**DA SVOLGERE:**
A – In quale data il Senato ha approvato il provvedimento descritto nel dossier sulla filiazione?
B – Quali numeri di progetto di legge (AC) compaiono tra i riferimenti del dossier sulla filiazione? Elencali tutti.
C – Prosegui il dossier sulla filiazione a partire dall'ultima frase riportata.

Camera dei deputati - XVI Legislatura - Dossier di documentazione (Versione per stampa)
Autore: Servizio Studi - Dipartimento giustizia
Titolo: Revisione della normativa in materia di filiazione AA.C. 2519 e abb.-B - Elementi per l'istruttoria legislativa
Riferimenti:
AC N. 2519-B/XVI   AC N. 3184/XVI
AC N. 3247/XVI   AC N. 3915/XVI
AC N. 2519/XVI     
Serie: Progetti di legge    Numero: 276    Progressivo: 2
Data: 19/06/2012
Descrittori:
AFFILIAZIONE     
Organi della Camera: II-Giustizia

 

19 giugno 2012

 

n. 276/2

Revisione della normativa in materia di filiazione

A.C. 2519 e abb.-B

Elementi per l'istruttoria legislativa

 

Numero del progetto di legge

2519 e abb.

Titolo

Modifiche al codice civile in materia di riconoscimento e di successione ereditaria dei figli naturali

Iniziativa

Parlamentare

Iter al Senato

Si

Numero di articoli

6

Date:

 

presentazione alla Camera

21 maggio 2012

assegnazione

23 maggio 2012

Commissione competente

II Giustizia

Sede

Referente

Pareri previsti

I Affari costituzionali

 

 


Contenuto

Il provvedimento in esame (C. 2519 e abb. –B) è stato approvato dalla Camera il 30 giugno 2011 e dal Senato, con modificazioni, il 16 maggio 2012. La proposta di legge è diretta a modificare la disciplina civilistica della filiazione naturale, con l’obiettivo di eliminare dall’ordinamento le residue distinzioni tra status di figlio legittimo e status di figlio naturale.

La proposta di legge consta di sei articoli: il primo disciplina le nuove disposizioni in materia di filiazione; il secondo prevede una delega al Governo per la modifica delle disposizioni vigenti per eliminare ogni discriminazione tra figli legittimi, naturali e adottivi; il terzo ridefinisce le competenze fra tribunali ordinari e tribunali dei minorenni in materia di procedimenti di affidamento e mantenimento dei figli dettando, inoltre, disposizioni a garanzia del diritto dei figli agli alimenti e al mantenimento; gli articoli 4 e 5 recano disposizioni transitorie e in materia di stato civile mentre l’art. 6 reca la clausola di invarianza finanziaria.

Di seguito viene, sinteticamente, dato conto del contenuto degli articoli della proposta: Sono evidenziate, in particolare, le modifiche introdotte dall’altro ramo del Parlamento.

 

L’articolo 1 interviene, al comma 1, sulla disciplina della parentela novellando l’art. 74 c.c., così da specificare che il vincolo sussiste tra le persone che discendono da un medesimo stipite, indipendentemente dal carattere legittimo o naturale della filiazione. La novella – che esclude la parentela nei casi di adozione di persone maggiori di età - è diretta a consentire la creazione di rapporti di parentela tra il figlio naturale e la famiglia del genitore.

Con le medesime finalità, il comma 4 dell’art. 1 novella l’art. 258 c.c. affermando che il riconoscimento non si limita a produrre effetti per il genitore che l’ha effettuato, ma estende la propria efficacia anche sui parenti del genitore stesso.

**DATI FORNITI:**

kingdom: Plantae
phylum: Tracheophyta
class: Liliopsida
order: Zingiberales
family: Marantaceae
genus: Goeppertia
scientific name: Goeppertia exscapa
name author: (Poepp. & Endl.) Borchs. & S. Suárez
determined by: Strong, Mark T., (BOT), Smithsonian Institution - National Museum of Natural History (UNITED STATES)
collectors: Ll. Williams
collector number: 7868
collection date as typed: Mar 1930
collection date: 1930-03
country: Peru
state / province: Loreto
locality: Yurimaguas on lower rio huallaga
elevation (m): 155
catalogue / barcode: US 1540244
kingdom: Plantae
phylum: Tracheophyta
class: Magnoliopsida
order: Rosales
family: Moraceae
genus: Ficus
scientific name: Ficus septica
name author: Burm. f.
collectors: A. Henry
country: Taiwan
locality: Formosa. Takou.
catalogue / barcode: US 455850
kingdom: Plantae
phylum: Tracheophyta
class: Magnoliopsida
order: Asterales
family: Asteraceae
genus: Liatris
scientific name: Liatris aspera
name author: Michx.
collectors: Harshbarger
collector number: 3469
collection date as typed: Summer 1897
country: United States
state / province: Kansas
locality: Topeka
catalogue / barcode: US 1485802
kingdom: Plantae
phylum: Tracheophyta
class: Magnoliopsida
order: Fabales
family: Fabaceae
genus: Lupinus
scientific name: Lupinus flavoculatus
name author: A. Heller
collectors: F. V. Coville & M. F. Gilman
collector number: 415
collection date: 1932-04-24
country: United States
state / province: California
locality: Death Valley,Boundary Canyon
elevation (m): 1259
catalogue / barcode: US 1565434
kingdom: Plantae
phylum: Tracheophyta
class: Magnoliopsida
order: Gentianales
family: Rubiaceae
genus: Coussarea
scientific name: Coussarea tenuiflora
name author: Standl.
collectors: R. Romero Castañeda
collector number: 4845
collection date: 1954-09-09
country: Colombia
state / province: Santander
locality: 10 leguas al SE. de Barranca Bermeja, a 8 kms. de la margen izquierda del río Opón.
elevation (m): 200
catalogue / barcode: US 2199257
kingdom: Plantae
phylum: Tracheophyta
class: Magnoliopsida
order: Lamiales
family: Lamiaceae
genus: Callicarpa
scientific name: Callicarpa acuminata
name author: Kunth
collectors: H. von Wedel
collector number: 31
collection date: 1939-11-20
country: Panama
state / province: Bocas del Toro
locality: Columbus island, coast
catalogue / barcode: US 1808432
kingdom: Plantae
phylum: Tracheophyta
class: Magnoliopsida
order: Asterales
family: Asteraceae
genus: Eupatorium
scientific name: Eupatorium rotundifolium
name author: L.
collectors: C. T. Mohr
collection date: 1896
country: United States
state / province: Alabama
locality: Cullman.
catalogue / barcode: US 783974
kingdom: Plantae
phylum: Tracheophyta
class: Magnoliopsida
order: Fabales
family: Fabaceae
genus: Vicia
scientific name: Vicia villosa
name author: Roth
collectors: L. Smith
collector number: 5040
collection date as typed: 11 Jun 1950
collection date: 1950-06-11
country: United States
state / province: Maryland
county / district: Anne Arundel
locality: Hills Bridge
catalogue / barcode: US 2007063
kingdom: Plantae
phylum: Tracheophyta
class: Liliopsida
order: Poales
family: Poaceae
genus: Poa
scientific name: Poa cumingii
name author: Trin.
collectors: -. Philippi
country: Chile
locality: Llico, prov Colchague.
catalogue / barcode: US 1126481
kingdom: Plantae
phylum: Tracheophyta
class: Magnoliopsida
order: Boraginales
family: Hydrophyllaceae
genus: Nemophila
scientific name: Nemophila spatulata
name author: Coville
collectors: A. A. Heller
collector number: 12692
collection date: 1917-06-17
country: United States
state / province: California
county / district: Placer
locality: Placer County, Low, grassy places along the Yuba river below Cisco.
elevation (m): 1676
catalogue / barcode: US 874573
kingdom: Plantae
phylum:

**RISPOSTE AI COMPITI:**
A – Il 16 maggio 2012, con modificazioni.

B – AC N. 2519-B/XVI, AC N. 3184/XVI, AC N. 3247/XVI, AC N. 3915/XVI, AC N. 2519/XVI

C –
Il comma 2 dell'articolo 1, poi, modifica l'articolo 250 c.c., abbassando da 16 a 14 anni il limite di età a partire dalla quale il riconoscimento del figlio naturale non produce effetto senza il suo assenso; analogamente, è portata da 16 a 14 anni l’età al di sotto della quale il riconoscimento non può avere effetto senza il consenso dell'altro genitore che abbia già effettuato il riconoscimento.

Il comma 2, inoltre, detta una nuova formulazione del quarto comma dell'articolo 250 che reca una più compiuta disciplina processuale per i casi di rifiuto del consenso al riconoscimento da parte del genitore. In particolare, si prevedono termini certi per l’opposizione al riconoscimento (30 gg.); l’audizione del minore che abbia compiuto 12 anni (salvo eccezioni motivate dal grado di discernimento del minore); l’assunzione da parte del giudice di provvedimenti provvisori e urgenti per l’instaurazione della relazione parentale; l’adozione, con la sentenza definitiva, dei provvedimenti sull’affidamento ed il mantenimento del figlio naturale nonché sul cognome che debba assumere.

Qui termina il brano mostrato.